=== DOCUMENT TEXT ===

Tuesday, September 6, 2011

Bayer contra Barth, part 3

See part 1 here and part 2 here.

On Natural Theology/Unity of Reality:
       “In the service of the church, natural theology serves to articulate the universality of the gospel, which is to be proclaimed not only to all people, but also to all creatures (Mark 16:15).  Jesus is the one and only Lord.  'There is salvation in no one else, for there is no other name under heaven given among mortals by which we must be saved' (Acts 4:12).This might seem to suggest that we should think of the person of Christ as the unity of reality or, conversely, of the unity of reality as the person of Christ, based on such key texts as the New Testament Christ-hymns, for example, Colossians 1:15-20, Hebrews 1:1-4, and the prologue of the Gospel of John.  It is in this sense that especially Dietrich Bonhoeffer and Karl Barth have asserted that Jesus Christ is the one Word of God.  But in order to demonstrate its claim to truth or its claim to general theological validity, we do not have to begin with an indeterminate, general concept, which would have to be assumed or anticipated, but rather with the particularity of the Christ event….  
If we look to history for examples of a 'pure' [a priori] Christological argument, we could take Hegel’s philosophy of religion, with some modifications, but we also need to look at Karl Barth.  We recall that Barth’s initial treatment of the problem of natural theology resulted in his outright rejection of it with his famous 'No!' to Emil Brunner in 1943.  But then in 1961 Barth says, 'Later I retrieved natural theology via Christology.'  Therefore, we must examine his natural theology, which he rehabilitated on the basis of Christology, because of its connections with Hegel’s philosophy of religion…  
With Hegel, the way pioneered by Lessing and Kant reaches its completion.  The cross becomes 'rational' in that the historical Good Friday is understood as an idea and so is transformed into the speculative Good Friday, while Christ’s resurrection becomes the negation of negation.  The concrete attributes (concreta) of the being of Jesus Christ are tacitly transformed into abstract attributes (abstracta), into general definitions that delineate reality as a whole and as a unity. 
In the new form of natural theology perfected by Hegel after Lessing and Kant, the old distinction between theology [a general experience of God] and economy [a Christian experience of salvation] is set aside and transformed into the one reality of Christ.  Dietrich Bonhoeffer, speaking wholly in the sense of the Hegelian philosophy of religion, says: 'There is…only one reality, and that is the reality of God, manifest in Christ, in the reality of the world.'  Karl Barth says the same thing, theologically, especially in his 'doctrine of lights' in Church Dogmatics IV/3.  Responding there to the problem endemic to the tradition of natural theology, he says that he retrieves 'natural theology via Christology' on the basis of Jesus Christ as the one Word of God…. 
While the distinction between Schleiermacher and Barth may be ever so great, they agree with each other in their thinking about unity.  While Schleiermacher, of course, thinks of unity anthropologically, as the one fundamental state [the feeling of absolute dependence], Barth approaches it Christologically, by holding that Jesus Christ is the one Word of God….

=== REQUEST A ===
In the listing, change "properti" to "vila" everywhere it occurs. Start at the line that has "巡视巡察信息化工作要点", stop after the line that has "Kamu bisa bekerja sama dengan tim yang", return those lines otherwise unchanged, and leave out the pictures.
=== REQUEST B ===
Write what comes next in the excerpt on Bayer and Barth, picking up after its final sentence.
The listing that comes next has nothing to do with the excerpt on Bayer and Barth.

=== RECORDS SHOWN ===
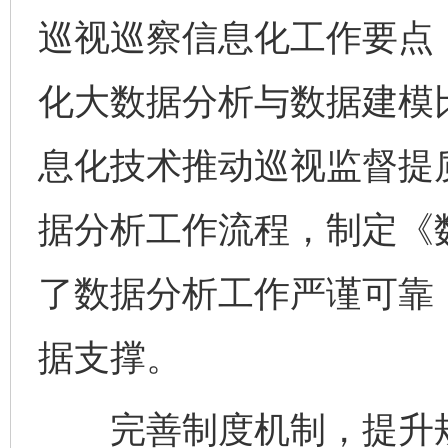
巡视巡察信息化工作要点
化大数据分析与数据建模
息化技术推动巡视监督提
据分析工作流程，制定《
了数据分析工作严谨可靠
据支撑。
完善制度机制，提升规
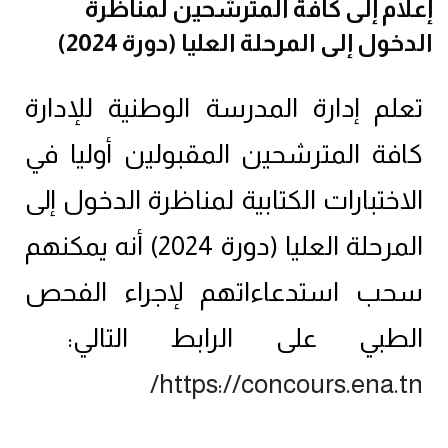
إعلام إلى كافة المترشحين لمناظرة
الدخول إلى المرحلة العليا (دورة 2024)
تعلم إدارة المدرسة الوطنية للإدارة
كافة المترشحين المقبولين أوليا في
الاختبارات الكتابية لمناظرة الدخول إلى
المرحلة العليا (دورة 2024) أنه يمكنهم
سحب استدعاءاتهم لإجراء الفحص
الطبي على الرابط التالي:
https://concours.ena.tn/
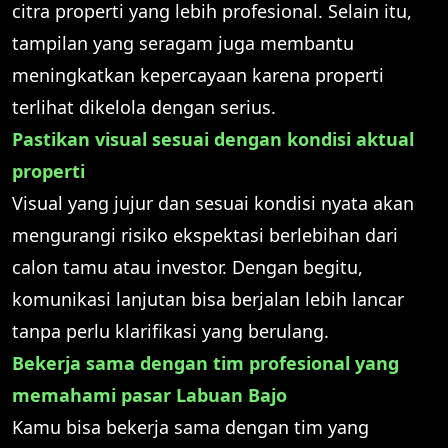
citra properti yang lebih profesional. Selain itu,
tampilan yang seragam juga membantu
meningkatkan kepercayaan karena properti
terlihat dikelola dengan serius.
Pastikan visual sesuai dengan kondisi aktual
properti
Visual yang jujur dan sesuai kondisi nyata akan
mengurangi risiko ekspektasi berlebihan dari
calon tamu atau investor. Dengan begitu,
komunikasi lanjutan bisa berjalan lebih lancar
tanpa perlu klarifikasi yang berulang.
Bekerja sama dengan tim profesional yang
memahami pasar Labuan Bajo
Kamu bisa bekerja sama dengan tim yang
--
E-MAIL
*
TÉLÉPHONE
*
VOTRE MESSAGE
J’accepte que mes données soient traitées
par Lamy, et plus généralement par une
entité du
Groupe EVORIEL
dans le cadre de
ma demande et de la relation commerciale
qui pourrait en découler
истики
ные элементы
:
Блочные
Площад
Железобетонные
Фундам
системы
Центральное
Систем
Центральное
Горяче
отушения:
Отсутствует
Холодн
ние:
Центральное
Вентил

=== ANSWER SECTION A ===
巡视巡察信息化工作要点
化大数据分析与数据建模
息化技术推动巡视监督提
据分析工作流程，制定《
了数据分析工作严谨可靠
据支撑。
完善制度机制，提升规
إعلام إلى كافة المترشحين لمناظرة
الدخول إلى المرحلة العليا (دورة 2024)
تعلم إدارة المدرسة الوطنية للإدارة
كافة المترشحين المقبولين أوليا في
الاختبارات الكتابية لمناظرة الدخول إلى
المرحلة العليا (دورة 2024) أنه يمكنهم
سحب استدعاءاتهم لإجراء الفحص
الطبي على الرابط التالي:
https://concours.ena.tn/
citra vila yang lebih profesional. Selain itu,
tampilan yang seragam juga membantu
meningkatkan kepercayaan karena vila
terlihat dikelola dengan serius.
Pastikan visual sesuai dengan kondisi aktual
vila
Visual yang jujur dan sesuai kondisi nyata akan
mengurangi risiko ekspektasi berlebihan dari
calon tamu atau investor. Dengan begitu,
komunikasi lanjutan bisa berjalan lebih lancar
tanpa perlu klarifikasi yang berulang.
Bekerja sama dengan tim profesional yang
memahami pasar Labuan Bajo
Kamu bisa bekerja sama dengan tim yang

=== ANSWER SECTION B ===
If we criticize Barth’s thinking about unity, we will have to ask ourselves whether the unity of God is something that we can only confess, as when we confess Jesus to be the one and only Lord, or whether it is something that we can also conceive with our minds.  But this can happen only in the sense of 1 Corinthians 8:4-6 and of the prayer of the Isaiah Apocalypse: ‘O Lord our God, other lords besides you have ruled over us, but we acknowledge your name alone’ (Isa. 26:13; cf Micah 4:5)  Yahweh's lawsuit with the other gods must not be glossed over even by systematic theology through an abstract monism. At stake is the truth of the first commandment: 'I am the Lord your God, you shall have no other gods besides me!' Nevertheless, the other gods have their reality in their promises and enticements, as either something fascinating or frightening, in the sense of a power that is given to them by the human fabricating heart.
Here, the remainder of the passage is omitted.